DOCUMENT EXCERPT:
Holding The Line

You may have received the picture above in an email that has been circulating widely on the internet. The email describes the annual trip that Morrill Worcester has been taking to deliver and place thousands of wreaths on the graves at Arlington National Cemetery. The Washington Post has taken note of the project this year.
E very year for more than a decade, at the height of the season, Morrill Worcester would pack up a truckload of his Christmas wreaths and head down from Maine to Arlington National Cemetery. Without fanfare, he and a dozen or so volunteers would lay red-bowed wreaths on a few thousand headstones of fallen Americans.
There was no publicity. No crowds gathered. The gesture was one man's private duty, born of a trip to Washington he won as a 12-year-old paperboy. Of all the monuments and memorials he saw, it was the visit to Arlington that stuck with him — the majesty and mystery, the sadness and the pride, the sight of all those neat rows of government-issue white headstones.
Years later, after he had started his Christmas products business, at the crunch point of one season Worcester asked some men who were building his new factory to find some wreaths and buy them for him.
They went a bit overboard: When Worcester heard that he was the proud owner of 4,000 wreaths that couldn't possibly be sold by Christmas, he called a friend who owned a trucking company, contacted his senator in Washington and, two weeks before Christmas 1992, was at Arlington, laying wreaths.
It seemed like the right thing to do. So he continued the ritual each year, honoring those who had died so that he and other Americans might live as they saw fit.

DATASET CONTENT:
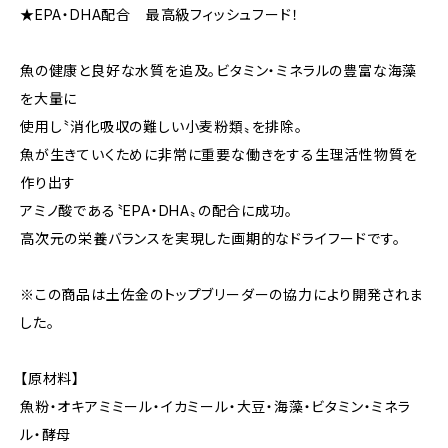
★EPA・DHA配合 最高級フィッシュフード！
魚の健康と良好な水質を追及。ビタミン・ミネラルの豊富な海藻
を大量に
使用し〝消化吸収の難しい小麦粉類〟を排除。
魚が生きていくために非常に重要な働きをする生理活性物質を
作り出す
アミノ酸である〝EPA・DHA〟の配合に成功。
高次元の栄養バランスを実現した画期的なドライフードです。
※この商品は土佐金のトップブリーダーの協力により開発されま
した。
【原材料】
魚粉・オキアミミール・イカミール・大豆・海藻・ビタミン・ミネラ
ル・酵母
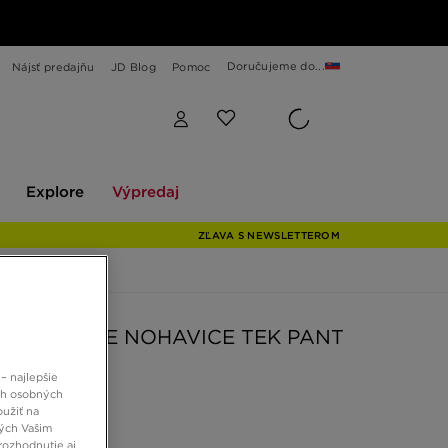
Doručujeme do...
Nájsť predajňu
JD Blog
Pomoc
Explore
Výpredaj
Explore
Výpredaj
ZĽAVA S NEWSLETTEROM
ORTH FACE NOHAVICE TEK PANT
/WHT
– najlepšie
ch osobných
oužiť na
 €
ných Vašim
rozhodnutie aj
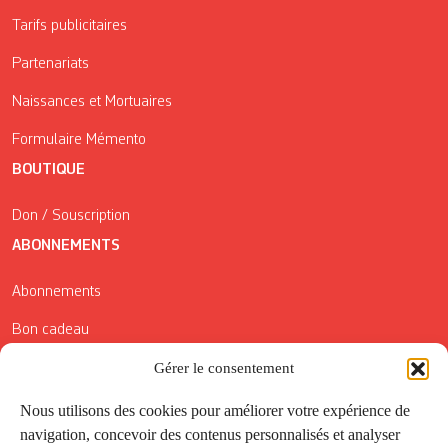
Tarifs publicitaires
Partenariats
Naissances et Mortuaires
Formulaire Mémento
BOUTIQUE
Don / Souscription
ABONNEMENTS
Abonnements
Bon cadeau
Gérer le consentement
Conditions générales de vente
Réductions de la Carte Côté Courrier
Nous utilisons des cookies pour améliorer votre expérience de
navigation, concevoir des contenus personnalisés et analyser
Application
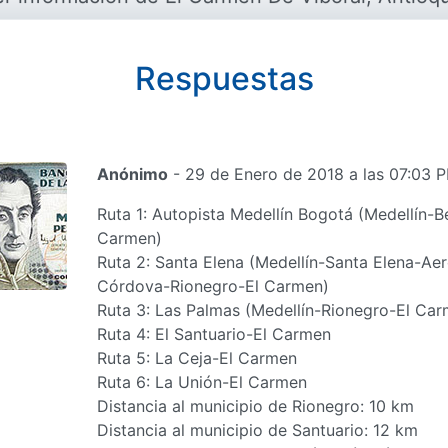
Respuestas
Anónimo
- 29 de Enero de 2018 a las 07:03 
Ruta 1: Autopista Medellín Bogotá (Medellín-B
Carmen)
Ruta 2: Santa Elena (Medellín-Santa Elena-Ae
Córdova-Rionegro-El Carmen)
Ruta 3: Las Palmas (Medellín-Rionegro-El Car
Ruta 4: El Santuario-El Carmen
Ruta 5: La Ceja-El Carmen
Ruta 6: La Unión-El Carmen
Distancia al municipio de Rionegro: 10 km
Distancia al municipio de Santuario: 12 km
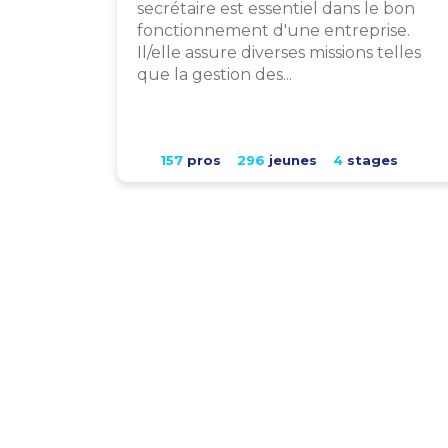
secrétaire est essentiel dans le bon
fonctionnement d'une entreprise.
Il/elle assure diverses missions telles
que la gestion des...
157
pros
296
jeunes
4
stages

TASK REQUIREMENTS: From the piece above about Morrill Worcester's wreaths at Arlington, transcribe the passage that runs from "They went a" to "Arlington, laying wreaths.".

WRITTEN ANSWER:
They went a bit overboard: When Worcester heard that he was the proud owner of 4,000 wreaths that couldn't possibly be sold by Christmas, he called a friend who owned a trucking company, contacted his senator in Washington and, two weeks before Christmas 1992, was at Arlington, laying wreaths.